(Stored data entries)

◇ ◇ ◇ ◇ ◇

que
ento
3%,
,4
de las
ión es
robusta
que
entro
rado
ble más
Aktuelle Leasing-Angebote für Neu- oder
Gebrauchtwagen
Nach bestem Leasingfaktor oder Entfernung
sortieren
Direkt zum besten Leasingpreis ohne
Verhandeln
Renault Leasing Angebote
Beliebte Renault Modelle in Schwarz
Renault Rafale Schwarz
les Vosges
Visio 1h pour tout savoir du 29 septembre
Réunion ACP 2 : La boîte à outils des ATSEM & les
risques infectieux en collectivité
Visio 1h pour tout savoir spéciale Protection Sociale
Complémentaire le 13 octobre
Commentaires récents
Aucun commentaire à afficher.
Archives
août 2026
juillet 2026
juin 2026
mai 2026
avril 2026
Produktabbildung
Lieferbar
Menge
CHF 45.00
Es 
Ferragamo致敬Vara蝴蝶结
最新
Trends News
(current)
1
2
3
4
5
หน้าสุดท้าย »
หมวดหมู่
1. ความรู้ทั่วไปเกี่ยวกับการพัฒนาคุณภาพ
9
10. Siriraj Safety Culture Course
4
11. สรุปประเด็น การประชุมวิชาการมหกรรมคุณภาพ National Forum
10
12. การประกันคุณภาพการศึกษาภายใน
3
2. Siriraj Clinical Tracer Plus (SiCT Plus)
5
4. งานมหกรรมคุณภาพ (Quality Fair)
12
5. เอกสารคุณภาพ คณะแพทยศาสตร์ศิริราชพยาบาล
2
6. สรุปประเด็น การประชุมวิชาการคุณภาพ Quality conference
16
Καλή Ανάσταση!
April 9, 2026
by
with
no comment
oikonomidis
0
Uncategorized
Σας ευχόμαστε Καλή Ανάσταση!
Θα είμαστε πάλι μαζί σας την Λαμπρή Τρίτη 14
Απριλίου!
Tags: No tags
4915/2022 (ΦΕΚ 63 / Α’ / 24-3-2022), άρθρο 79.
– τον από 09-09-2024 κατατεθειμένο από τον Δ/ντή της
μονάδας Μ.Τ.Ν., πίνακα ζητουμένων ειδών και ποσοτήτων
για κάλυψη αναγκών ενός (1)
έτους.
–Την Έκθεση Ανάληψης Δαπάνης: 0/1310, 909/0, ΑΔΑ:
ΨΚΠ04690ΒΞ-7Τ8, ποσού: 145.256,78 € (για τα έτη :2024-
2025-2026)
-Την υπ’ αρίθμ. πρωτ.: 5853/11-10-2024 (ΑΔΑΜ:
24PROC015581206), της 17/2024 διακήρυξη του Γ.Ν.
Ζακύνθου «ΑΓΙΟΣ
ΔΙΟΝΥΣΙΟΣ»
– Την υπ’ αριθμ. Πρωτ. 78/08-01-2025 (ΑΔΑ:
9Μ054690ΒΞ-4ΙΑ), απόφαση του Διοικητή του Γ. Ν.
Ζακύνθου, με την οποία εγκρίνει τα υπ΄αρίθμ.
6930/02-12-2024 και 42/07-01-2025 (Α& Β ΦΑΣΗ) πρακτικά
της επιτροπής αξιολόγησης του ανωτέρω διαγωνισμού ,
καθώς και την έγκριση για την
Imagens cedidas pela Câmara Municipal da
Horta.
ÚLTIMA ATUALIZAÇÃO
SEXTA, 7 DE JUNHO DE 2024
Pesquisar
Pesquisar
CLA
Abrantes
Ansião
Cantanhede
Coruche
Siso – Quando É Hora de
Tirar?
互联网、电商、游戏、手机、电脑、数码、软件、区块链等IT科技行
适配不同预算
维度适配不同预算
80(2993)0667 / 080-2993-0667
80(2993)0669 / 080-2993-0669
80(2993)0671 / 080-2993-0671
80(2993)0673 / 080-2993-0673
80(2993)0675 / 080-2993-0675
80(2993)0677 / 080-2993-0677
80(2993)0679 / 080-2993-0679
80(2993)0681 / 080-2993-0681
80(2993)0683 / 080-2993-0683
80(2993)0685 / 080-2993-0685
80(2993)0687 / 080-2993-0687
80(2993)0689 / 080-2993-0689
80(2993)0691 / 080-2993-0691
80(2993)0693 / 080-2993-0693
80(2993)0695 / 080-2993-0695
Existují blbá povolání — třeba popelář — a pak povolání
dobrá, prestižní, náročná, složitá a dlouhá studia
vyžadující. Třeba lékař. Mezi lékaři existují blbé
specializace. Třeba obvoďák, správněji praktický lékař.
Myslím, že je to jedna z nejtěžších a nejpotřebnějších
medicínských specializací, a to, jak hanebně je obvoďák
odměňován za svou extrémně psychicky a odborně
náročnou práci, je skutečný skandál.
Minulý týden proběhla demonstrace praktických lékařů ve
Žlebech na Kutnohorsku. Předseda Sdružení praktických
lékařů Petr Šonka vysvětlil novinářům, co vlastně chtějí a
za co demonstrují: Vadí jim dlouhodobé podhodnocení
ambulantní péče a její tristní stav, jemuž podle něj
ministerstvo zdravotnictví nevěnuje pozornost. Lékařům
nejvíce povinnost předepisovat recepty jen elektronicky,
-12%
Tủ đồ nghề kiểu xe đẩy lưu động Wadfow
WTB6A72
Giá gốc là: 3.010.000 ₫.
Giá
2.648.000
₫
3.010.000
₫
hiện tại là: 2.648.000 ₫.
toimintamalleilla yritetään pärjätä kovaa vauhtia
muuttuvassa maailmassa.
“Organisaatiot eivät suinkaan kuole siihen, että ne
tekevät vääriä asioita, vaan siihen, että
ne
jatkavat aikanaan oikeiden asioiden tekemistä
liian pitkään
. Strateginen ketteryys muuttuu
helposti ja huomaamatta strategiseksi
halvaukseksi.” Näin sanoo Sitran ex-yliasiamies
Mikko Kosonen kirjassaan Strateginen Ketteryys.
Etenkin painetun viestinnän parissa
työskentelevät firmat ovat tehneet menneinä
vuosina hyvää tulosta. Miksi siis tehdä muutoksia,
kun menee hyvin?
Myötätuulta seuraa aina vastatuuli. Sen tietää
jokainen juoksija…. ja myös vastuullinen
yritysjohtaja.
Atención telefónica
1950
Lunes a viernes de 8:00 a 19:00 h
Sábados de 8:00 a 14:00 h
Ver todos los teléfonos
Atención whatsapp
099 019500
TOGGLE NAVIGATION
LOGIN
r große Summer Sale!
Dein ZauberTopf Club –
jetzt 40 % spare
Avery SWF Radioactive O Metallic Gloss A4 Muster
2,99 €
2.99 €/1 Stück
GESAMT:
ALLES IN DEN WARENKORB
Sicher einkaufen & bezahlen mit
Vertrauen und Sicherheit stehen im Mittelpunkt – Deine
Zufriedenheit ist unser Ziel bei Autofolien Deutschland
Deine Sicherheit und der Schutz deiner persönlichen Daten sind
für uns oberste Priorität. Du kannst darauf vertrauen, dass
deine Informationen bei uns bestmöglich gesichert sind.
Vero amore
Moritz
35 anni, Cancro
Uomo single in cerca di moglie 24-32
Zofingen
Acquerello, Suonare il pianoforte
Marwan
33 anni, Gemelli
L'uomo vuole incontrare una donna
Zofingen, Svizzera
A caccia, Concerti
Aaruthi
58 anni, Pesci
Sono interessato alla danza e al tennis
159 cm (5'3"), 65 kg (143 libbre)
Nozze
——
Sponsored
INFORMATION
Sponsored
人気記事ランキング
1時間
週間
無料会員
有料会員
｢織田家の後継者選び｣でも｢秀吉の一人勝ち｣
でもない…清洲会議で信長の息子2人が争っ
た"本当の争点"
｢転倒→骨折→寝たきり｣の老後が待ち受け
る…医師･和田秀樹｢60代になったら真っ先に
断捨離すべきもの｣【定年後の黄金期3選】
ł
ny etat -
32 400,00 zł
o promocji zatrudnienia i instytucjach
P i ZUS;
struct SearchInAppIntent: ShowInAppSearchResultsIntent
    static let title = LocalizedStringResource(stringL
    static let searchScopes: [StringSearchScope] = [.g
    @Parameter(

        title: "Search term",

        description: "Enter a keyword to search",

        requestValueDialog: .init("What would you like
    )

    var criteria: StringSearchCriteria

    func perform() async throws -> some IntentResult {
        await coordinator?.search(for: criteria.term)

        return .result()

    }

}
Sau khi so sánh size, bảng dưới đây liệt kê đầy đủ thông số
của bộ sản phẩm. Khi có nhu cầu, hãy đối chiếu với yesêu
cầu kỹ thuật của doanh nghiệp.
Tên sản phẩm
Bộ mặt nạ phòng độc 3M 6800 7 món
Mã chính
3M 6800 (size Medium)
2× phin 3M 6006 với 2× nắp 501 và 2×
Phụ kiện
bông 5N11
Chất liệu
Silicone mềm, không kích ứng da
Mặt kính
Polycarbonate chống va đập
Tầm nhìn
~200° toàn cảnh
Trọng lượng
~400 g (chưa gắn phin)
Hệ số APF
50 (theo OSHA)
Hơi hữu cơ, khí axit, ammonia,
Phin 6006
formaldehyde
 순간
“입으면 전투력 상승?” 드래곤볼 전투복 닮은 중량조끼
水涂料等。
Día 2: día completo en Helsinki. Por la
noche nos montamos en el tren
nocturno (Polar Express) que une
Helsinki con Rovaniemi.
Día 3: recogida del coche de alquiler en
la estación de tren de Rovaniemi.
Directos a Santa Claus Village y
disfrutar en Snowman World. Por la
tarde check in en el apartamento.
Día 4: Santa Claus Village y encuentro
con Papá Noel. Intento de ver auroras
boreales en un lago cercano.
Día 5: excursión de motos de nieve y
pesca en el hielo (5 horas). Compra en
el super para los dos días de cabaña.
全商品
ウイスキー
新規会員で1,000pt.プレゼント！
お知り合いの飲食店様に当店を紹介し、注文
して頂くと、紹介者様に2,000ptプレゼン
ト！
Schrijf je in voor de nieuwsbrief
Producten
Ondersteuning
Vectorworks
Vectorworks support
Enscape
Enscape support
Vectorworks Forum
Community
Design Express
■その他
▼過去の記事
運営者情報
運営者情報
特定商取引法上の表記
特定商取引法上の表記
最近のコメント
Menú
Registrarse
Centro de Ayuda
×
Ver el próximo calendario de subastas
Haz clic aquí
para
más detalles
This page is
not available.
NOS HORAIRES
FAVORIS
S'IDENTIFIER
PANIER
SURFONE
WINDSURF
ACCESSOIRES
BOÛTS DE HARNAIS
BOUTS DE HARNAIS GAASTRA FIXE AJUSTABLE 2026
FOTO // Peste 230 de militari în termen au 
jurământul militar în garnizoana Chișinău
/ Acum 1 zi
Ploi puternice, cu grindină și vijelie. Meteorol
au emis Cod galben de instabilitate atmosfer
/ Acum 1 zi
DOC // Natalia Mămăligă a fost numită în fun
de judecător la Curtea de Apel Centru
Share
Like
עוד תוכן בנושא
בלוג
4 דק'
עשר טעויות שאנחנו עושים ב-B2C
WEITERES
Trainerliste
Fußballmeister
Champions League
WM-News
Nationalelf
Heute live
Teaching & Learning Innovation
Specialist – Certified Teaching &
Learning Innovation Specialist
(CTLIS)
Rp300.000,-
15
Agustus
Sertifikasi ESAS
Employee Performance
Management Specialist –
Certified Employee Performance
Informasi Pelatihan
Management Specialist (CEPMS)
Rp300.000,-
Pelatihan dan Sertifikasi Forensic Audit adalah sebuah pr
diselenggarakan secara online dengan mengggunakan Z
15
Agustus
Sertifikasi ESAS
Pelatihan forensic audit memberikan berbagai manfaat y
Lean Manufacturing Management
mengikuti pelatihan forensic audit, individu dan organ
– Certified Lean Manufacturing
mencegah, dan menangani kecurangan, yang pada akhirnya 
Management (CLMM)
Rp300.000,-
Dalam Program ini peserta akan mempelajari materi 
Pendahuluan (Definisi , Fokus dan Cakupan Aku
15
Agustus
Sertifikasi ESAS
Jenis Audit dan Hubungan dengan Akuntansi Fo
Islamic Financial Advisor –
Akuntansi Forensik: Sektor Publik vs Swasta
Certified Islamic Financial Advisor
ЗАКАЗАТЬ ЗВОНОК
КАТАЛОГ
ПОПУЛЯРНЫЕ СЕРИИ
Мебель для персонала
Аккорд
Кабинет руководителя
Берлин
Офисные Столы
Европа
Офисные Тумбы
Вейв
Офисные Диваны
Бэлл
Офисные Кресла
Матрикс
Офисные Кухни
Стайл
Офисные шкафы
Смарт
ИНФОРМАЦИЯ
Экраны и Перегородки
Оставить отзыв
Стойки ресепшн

◇ ◇ ◇ ◇ ◇

### About this exercise
Count the lines of the records that contain the string "Angebote", treating uppercase and lowercase as distinct. Give only the number.

### Exercise output
2